[Dataset entries]
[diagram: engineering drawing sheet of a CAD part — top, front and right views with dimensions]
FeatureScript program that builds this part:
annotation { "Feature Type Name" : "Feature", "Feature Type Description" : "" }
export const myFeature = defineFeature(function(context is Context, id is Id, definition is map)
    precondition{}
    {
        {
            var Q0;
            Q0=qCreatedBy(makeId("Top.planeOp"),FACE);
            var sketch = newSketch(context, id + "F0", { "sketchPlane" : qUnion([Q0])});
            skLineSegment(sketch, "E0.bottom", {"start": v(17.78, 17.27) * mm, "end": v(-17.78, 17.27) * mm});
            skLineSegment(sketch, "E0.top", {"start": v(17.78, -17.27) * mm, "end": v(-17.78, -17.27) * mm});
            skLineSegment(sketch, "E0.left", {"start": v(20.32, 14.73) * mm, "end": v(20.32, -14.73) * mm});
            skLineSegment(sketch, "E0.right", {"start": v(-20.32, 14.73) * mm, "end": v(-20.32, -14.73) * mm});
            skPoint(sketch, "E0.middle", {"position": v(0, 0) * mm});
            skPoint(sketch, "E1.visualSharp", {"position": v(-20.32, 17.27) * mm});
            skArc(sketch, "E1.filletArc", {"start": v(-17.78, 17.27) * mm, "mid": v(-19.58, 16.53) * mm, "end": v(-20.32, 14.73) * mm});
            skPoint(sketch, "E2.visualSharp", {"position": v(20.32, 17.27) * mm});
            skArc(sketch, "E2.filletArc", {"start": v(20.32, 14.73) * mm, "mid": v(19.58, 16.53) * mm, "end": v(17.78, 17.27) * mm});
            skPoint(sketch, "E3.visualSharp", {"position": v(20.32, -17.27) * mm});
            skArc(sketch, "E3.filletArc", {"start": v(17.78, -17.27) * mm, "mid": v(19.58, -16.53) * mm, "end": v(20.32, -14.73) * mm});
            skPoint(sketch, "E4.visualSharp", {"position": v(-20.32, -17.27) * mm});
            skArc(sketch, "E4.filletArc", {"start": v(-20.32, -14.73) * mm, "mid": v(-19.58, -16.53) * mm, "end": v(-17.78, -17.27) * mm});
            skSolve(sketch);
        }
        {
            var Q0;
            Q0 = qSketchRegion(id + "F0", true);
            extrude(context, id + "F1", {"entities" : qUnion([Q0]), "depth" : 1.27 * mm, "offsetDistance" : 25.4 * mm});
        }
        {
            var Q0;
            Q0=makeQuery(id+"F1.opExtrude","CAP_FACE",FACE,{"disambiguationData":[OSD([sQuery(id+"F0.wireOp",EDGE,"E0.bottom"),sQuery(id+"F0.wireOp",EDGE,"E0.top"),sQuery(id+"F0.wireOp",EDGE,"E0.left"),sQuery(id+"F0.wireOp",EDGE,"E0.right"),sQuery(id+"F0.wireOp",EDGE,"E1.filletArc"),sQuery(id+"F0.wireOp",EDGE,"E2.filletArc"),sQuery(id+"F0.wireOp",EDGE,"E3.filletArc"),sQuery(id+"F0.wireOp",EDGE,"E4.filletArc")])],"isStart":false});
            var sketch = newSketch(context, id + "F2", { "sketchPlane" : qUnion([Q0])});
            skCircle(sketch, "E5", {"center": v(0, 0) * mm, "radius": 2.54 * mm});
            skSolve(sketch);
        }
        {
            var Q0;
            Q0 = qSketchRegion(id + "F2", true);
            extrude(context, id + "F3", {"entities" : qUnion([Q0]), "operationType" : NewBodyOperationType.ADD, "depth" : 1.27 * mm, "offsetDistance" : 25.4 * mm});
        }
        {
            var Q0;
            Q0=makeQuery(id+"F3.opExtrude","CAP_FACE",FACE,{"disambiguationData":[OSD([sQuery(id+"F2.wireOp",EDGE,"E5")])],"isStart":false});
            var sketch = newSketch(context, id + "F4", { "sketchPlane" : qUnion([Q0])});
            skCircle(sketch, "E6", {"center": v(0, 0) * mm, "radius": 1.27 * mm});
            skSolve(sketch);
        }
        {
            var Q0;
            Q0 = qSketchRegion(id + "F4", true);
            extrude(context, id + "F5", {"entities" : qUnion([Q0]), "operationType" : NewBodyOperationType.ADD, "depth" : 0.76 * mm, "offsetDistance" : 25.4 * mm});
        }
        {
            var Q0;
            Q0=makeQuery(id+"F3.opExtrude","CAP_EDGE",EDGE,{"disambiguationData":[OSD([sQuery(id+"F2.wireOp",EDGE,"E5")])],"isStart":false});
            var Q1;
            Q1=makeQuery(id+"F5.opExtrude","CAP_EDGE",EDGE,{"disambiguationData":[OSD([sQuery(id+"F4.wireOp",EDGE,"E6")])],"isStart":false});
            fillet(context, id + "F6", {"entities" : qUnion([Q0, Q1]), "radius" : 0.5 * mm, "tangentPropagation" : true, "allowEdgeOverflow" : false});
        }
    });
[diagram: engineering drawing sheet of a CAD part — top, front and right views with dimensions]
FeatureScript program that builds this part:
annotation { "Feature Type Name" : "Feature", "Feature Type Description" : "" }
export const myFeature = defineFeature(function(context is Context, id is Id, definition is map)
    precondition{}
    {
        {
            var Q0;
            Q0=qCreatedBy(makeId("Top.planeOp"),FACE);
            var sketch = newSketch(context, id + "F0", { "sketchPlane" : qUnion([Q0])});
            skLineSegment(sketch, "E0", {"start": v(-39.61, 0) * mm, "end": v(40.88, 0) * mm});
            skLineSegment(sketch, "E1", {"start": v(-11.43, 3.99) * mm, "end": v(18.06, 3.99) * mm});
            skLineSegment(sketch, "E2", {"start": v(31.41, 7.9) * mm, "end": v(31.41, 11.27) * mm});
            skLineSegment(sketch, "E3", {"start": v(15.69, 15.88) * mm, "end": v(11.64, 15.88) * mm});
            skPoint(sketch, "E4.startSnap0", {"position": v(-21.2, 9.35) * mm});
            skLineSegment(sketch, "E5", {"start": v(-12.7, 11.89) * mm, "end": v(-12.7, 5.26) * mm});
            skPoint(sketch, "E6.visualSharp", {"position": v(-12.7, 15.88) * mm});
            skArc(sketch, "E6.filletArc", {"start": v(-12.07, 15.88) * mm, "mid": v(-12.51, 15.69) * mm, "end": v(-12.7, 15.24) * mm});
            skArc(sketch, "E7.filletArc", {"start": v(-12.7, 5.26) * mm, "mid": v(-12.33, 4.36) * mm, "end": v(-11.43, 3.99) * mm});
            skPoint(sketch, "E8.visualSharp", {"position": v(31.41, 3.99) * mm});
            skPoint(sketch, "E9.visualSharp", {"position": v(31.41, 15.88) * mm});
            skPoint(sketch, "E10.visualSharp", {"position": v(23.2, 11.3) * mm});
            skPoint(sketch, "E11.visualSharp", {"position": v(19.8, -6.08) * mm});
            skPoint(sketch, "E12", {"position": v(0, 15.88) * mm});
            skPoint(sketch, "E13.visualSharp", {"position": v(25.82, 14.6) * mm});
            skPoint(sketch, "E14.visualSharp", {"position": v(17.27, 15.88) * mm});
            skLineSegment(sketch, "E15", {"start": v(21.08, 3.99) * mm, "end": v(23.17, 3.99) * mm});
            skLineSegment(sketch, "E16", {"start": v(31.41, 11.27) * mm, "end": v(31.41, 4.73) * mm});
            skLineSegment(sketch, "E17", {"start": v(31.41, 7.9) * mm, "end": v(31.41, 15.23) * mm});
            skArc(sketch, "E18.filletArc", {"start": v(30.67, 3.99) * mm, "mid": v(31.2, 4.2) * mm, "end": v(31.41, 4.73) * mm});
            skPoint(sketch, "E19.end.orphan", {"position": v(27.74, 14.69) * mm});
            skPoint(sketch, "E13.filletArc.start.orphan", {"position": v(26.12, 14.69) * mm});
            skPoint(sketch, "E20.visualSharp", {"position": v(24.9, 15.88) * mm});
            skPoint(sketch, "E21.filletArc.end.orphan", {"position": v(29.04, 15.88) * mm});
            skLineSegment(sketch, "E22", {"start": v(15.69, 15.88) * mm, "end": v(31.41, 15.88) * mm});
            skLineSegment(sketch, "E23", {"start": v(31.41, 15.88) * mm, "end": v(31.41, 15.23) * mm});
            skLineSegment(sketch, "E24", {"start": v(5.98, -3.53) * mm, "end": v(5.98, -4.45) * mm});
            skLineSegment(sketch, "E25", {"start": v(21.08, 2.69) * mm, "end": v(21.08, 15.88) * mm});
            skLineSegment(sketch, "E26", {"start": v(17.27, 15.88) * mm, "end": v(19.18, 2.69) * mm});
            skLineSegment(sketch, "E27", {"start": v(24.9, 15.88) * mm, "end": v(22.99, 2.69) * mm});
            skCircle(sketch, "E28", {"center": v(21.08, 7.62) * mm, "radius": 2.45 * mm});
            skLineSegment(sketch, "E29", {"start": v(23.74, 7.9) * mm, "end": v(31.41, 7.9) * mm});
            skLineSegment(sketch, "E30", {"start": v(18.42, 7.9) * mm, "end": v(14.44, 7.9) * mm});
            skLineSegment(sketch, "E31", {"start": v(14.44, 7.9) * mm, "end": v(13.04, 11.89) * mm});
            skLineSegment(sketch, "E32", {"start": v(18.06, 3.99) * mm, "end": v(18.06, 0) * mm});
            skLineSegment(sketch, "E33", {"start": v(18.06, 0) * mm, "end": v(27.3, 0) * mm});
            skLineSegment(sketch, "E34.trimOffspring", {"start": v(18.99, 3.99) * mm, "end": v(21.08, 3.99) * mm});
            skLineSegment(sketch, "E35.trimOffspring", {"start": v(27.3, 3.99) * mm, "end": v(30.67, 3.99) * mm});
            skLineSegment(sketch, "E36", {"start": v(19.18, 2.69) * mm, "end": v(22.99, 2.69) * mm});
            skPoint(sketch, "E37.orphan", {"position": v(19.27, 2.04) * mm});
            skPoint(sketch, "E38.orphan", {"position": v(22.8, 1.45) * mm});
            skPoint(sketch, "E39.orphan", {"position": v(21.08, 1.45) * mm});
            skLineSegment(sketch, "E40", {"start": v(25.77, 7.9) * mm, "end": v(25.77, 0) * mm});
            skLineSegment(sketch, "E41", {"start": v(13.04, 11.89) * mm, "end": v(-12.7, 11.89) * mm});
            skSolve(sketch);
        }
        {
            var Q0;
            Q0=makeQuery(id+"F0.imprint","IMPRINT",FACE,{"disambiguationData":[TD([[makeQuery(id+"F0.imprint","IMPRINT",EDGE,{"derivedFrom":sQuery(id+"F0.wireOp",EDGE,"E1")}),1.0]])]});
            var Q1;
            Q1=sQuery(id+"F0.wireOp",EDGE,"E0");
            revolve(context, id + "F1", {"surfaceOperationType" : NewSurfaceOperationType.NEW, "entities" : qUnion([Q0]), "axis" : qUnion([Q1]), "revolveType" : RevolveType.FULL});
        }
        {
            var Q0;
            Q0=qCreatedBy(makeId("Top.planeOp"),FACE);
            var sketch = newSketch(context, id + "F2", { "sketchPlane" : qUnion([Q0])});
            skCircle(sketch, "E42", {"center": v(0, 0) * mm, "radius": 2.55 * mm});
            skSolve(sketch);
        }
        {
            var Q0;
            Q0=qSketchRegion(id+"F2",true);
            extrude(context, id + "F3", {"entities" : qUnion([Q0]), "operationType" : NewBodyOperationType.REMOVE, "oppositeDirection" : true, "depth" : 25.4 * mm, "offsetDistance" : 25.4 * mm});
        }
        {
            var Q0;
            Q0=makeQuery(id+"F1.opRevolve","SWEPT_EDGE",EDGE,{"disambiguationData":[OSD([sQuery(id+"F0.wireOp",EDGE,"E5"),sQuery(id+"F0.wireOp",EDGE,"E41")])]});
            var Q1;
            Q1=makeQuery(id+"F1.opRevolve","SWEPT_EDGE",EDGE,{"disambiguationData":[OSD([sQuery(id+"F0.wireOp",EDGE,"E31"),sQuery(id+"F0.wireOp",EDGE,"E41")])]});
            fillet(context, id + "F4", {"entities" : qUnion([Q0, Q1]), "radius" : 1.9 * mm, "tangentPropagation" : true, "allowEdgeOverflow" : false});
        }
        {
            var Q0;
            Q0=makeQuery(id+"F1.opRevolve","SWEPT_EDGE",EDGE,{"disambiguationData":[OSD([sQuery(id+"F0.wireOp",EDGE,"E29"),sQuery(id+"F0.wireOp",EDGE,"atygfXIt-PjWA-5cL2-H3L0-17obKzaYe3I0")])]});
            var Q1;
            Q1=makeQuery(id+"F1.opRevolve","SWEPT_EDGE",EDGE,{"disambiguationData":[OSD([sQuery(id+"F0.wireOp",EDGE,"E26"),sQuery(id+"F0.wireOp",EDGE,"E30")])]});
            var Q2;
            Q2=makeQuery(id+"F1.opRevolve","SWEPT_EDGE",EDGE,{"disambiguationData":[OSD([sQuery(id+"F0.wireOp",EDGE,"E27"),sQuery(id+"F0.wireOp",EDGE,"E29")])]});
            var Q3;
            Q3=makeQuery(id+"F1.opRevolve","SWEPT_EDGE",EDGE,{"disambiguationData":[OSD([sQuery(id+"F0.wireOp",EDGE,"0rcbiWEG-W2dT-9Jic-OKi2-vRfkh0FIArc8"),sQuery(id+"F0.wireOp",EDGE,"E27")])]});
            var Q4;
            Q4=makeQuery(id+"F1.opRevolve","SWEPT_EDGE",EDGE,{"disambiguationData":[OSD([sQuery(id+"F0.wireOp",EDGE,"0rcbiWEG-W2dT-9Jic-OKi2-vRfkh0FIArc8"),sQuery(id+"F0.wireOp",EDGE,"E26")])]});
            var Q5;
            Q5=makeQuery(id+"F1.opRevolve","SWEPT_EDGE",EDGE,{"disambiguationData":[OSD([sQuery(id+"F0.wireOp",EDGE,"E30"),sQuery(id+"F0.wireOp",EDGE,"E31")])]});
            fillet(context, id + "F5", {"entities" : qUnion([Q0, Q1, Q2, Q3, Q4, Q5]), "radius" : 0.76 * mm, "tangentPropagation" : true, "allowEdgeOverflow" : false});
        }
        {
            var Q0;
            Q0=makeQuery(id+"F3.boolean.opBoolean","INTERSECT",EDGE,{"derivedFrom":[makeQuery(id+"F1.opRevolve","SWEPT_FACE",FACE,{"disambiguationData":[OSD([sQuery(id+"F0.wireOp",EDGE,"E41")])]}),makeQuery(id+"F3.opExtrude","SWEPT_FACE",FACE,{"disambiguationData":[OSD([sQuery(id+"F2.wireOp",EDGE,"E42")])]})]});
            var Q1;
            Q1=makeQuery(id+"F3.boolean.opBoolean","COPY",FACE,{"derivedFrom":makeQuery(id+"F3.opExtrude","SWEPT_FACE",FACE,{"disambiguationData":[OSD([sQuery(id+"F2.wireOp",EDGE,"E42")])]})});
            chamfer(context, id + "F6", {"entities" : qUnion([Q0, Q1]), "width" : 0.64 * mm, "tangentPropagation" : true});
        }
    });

[Stated problem] Reproduce verbatim the stretch from the start of the data through the line containing "v(-20.32, 17.27) *", including both ends.

[Finished task]
[diagram: engineering drawing sheet of a CAD part — top, front and right views with dimensions]
FeatureScript program that builds this part:
annotation { "Feature Type Name" : "Feature", "Feature Type Description" : "" }
export const myFeature = defineFeature(function(context is Context, id is Id, definition is map)
    precondition{}
    {
        {
            var Q0;
            Q0=qCreatedBy(makeId("Top.planeOp"),FACE);
            var sketch = newSketch(context, id + "F0", { "sketchPlane" : qUnion([Q0])});
            skLineSegment(sketch, "E0.bottom", {"start": v(17.78, 17.27) * mm, "end": v(-17.78, 17.27) * mm});
            skLineSegment(sketch, "E0.top", {"start": v(17.78, -17.27) * mm, "end": v(-17.78, -17.27) * mm});
            skLineSegment(sketch, "E0.left", {"start": v(20.32, 14.73) * mm, "end": v(20.32, -14.73) * mm});
            skLineSegment(sketch, "E0.right", {"start": v(-20.32, 14.73) * mm, "end": v(-20.32, -14.73) * mm});
            skPoint(sketch, "E0.middle", {"position": v(0, 0) * mm});
            skPoint(sketch, "E1.visualSharp", {"position": v(-20.32, 17.27) * mm});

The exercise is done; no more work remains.